Stored dataset items:
--

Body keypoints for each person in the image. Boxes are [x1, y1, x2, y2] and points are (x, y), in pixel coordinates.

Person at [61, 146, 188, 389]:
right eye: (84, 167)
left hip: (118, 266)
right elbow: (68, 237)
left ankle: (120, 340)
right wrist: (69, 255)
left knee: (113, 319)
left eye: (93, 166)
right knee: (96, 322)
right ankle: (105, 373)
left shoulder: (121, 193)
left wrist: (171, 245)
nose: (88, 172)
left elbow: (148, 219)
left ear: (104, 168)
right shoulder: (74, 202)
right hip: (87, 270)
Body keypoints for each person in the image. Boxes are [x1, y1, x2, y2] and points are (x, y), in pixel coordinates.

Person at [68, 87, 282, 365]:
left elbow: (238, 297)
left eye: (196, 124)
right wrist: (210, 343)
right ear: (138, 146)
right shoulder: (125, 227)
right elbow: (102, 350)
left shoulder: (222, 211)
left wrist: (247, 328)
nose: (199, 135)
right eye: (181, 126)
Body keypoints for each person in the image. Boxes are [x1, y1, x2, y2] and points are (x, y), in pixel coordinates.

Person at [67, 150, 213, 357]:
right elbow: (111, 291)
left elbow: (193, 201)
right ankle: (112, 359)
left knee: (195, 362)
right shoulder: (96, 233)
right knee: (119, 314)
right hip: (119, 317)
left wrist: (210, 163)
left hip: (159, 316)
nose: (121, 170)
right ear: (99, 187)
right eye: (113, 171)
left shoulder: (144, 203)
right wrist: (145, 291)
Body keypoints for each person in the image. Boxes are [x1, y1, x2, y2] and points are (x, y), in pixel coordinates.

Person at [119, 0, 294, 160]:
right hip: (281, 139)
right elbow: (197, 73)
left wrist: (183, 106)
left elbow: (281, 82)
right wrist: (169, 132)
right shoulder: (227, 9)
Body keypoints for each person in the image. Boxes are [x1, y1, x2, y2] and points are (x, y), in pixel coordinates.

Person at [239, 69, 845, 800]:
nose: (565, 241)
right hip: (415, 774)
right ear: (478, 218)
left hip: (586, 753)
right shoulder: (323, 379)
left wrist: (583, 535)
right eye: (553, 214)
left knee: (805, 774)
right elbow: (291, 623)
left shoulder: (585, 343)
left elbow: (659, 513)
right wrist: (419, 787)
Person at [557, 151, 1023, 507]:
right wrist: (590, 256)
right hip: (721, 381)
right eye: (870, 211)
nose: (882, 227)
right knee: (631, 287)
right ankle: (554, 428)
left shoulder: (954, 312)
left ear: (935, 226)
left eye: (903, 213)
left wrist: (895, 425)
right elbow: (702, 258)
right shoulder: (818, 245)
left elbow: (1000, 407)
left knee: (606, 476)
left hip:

--

**Exercise description**. Output the data in full, precisely as it appears above.

**Answer to the problem**.
Body keypoints for each person in the image. Boxes are [x1, y1, x2, y2] and points are (x, y), in pixel coordinates.

Person at [61, 146, 188, 389]:
right eye: (84, 167)
left hip: (118, 266)
right elbow: (68, 237)
left ankle: (120, 340)
right wrist: (69, 255)
left knee: (113, 319)
left eye: (93, 166)
right knee: (96, 322)
right ankle: (105, 373)
left shoulder: (121, 193)
left wrist: (171, 245)
nose: (88, 172)
left elbow: (148, 219)
left ear: (104, 168)
right shoulder: (74, 202)
right hip: (87, 270)
Body keypoints for each person in the image. Boxes are [x1, y1, x2, y2] and points are (x, y), in pixel coordinates.

Person at [68, 87, 282, 365]:
left elbow: (238, 297)
left eye: (196, 124)
right wrist: (210, 343)
right ear: (138, 146)
right shoulder: (125, 227)
right elbow: (102, 350)
left shoulder: (222, 211)
left wrist: (247, 328)
nose: (199, 135)
right eye: (181, 126)
Body keypoints for each person in the image. Boxes are [x1, y1, x2, y2] and points are (x, y), in pixel coordinates.

Person at [67, 150, 213, 357]:
right elbow: (111, 291)
left elbow: (193, 201)
right ankle: (112, 359)
left knee: (195, 362)
right shoulder: (96, 233)
right knee: (119, 314)
right hip: (119, 317)
left wrist: (210, 163)
left hip: (159, 316)
nose: (121, 170)
right ear: (99, 187)
right eye: (113, 171)
left shoulder: (144, 203)
right wrist: (145, 291)
Body keypoints for each person in the image. Boxes are [x1, y1, x2, y2] and points are (x, y), in pixel coordinates.

Person at [119, 0, 294, 160]:
right hip: (281, 139)
right elbow: (197, 73)
left wrist: (183, 106)
left elbow: (281, 82)
right wrist: (169, 132)
right shoulder: (227, 9)
Body keypoints for each person in the image. Boxes are [x1, y1, x2, y2] and points are (x, y), in pixel coordinates.

Person at [239, 69, 845, 800]:
nose: (565, 241)
right hip: (415, 774)
right ear: (478, 218)
left hip: (586, 753)
right shoulder: (323, 379)
left wrist: (583, 535)
right eye: (553, 214)
left knee: (805, 774)
right elbow: (291, 623)
left shoulder: (585, 343)
left elbow: (659, 513)
right wrist: (419, 787)
Person at [557, 151, 1023, 507]:
right wrist: (590, 256)
right hip: (721, 381)
right eye: (870, 211)
nose: (882, 227)
right knee: (631, 287)
right ankle: (554, 428)
left shoulder: (954, 312)
left ear: (935, 226)
left eye: (903, 213)
left wrist: (895, 425)
right elbow: (702, 258)
right shoulder: (818, 245)
left elbow: (1000, 407)
left knee: (606, 476)
left hip:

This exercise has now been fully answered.